JACKSON, Miss. — Mississippi’s governor is setting new restrictions on bars and social gatherings to curb the spread of the coronavirus among a group that he describes as “young, drunk, careless folks.”
Gov. Tate Reeves says coronavirus infections have been rising steadily in people in their 20s who are not being responsible under the current regulations.
Bars and restaurants in the state have been open at 50% capacity. Under the new rules, they also must require customers be seated to order alcohol and alcohol sales will end at 11 p.m.
The governor says “our bars must look more like restaurants and less like mobs of COVID-19 spread.”
CAIRO — A humanitarian group says 97 medical workers in Yemen have died of the coronavirus, the first reliable estimate to give a glimpse into the pandemic’s impact on the devastated health sector in the war-torn country.
The report by MedGlobal relies on accounts from Yemeni doctors tracking the deaths of colleagues to gauge the toll of the virus. The 97 dead include infectious disease experts, medical directors, midwives and pharmacists.
Even before the pandemic Yemen had just 10 doctors for every 10,000 people. The country’s health system is in shambles after five years of war that has spawned one of the world’s worst humanitarian crisis.
Yemen’s internationally recognized government has reported 1,674 confirmed coronavirus infections and 469 deaths.
HONOLULU — The first hurricane to threaten the United States since the start of the coronavirus pandemic is presenting new challenges for Hawaii, even though officials there are long accustomed to tropical storms.
Meteorologists say Hurricane Douglas should weaken by the time it hits Hawaii with strong winds, heavy rainfall and dangerous surf beginning Sunday.
But Honolulu authorities are having to prepare extra shelter space so people can maintain physical distance from others.

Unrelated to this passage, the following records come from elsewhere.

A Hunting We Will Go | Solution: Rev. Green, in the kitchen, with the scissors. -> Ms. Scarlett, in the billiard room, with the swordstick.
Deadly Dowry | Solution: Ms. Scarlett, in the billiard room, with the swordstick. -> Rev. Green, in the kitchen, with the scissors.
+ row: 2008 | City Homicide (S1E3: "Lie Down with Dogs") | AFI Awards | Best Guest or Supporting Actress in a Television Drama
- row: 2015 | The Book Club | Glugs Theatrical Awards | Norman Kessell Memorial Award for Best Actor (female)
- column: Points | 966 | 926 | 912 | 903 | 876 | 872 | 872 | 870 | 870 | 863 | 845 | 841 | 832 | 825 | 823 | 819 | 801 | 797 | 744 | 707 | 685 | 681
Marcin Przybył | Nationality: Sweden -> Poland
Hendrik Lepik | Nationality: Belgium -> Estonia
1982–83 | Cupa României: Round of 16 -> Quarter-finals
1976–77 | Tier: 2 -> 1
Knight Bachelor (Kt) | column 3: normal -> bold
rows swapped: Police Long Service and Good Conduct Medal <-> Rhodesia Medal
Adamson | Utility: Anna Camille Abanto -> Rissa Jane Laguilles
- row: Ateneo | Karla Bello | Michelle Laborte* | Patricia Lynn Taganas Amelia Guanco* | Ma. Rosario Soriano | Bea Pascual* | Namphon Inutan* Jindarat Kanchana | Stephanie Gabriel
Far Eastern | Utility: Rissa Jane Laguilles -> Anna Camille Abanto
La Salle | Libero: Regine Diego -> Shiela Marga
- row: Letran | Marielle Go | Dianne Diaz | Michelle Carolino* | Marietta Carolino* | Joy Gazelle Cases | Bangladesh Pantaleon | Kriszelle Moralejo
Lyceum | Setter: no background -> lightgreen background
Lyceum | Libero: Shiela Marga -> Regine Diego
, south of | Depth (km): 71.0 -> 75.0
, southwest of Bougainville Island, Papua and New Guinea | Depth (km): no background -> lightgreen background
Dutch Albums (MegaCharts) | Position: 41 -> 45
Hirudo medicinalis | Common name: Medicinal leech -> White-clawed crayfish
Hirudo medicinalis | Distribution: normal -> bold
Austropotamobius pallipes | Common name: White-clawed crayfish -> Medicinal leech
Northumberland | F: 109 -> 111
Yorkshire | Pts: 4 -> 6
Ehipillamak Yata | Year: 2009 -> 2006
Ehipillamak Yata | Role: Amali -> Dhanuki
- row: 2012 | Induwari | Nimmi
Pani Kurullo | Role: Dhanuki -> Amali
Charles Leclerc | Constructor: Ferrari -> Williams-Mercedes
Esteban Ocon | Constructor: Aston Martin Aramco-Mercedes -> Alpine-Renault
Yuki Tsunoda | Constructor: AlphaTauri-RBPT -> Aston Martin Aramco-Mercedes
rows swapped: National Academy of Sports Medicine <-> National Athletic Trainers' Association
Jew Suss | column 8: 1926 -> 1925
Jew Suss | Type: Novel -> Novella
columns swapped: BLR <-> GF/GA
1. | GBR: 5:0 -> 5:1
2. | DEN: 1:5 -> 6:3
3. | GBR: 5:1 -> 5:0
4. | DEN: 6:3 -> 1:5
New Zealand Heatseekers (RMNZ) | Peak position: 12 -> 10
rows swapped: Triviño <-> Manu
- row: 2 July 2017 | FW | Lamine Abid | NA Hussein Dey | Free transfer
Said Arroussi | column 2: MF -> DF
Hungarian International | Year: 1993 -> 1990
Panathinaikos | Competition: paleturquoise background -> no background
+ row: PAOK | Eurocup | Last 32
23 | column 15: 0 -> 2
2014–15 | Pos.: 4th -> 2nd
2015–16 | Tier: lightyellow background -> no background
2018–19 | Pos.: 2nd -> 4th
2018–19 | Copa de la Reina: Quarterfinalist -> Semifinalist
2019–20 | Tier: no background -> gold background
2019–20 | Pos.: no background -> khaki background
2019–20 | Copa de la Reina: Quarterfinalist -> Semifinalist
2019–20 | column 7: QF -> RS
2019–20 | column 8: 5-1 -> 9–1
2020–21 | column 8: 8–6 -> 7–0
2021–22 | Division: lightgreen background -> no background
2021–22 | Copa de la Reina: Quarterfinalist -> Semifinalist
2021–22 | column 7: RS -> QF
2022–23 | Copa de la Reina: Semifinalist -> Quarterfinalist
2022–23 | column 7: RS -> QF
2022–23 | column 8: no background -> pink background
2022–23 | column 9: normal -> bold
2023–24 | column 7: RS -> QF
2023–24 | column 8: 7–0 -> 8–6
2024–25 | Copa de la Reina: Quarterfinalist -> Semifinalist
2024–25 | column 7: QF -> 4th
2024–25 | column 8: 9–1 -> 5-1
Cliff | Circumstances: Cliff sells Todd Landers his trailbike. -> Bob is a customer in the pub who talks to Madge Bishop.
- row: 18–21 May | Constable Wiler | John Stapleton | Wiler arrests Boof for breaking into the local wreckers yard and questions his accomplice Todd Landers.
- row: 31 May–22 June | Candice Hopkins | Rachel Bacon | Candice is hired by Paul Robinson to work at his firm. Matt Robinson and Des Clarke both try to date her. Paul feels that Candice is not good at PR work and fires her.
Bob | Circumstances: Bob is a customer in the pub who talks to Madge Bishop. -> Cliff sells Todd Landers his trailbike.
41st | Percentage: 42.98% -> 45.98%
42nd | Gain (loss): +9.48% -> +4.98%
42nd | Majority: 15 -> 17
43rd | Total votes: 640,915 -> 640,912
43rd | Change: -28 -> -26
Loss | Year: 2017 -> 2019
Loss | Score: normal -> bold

Evacuees at Honolulu shelters will have their temperatures taken. Those with high temperatures or with a travel or exposure history will either be isolated at that shelter or taken to a different site.
Officials are reminding people to make sure they have masks and hand sanitizers in their emergency supply kits.
PORTLAND, Ore. — Health officials in Oregon say nine more people have died from COVID-19 — the highest number of deaths reported in one day in the state since the pandemic began.
The Oregon Health Authority say the newly recorded deaths raise the state’s toll 282.
The authority say there were 396 new confirmed or suspected cases of COVID-19, bringing Oregon’s case total to more than 16,100.
Oregon Gov. Kate Brown’s expanded face-covering mandate for anyone 5 years or older went into effect Friday.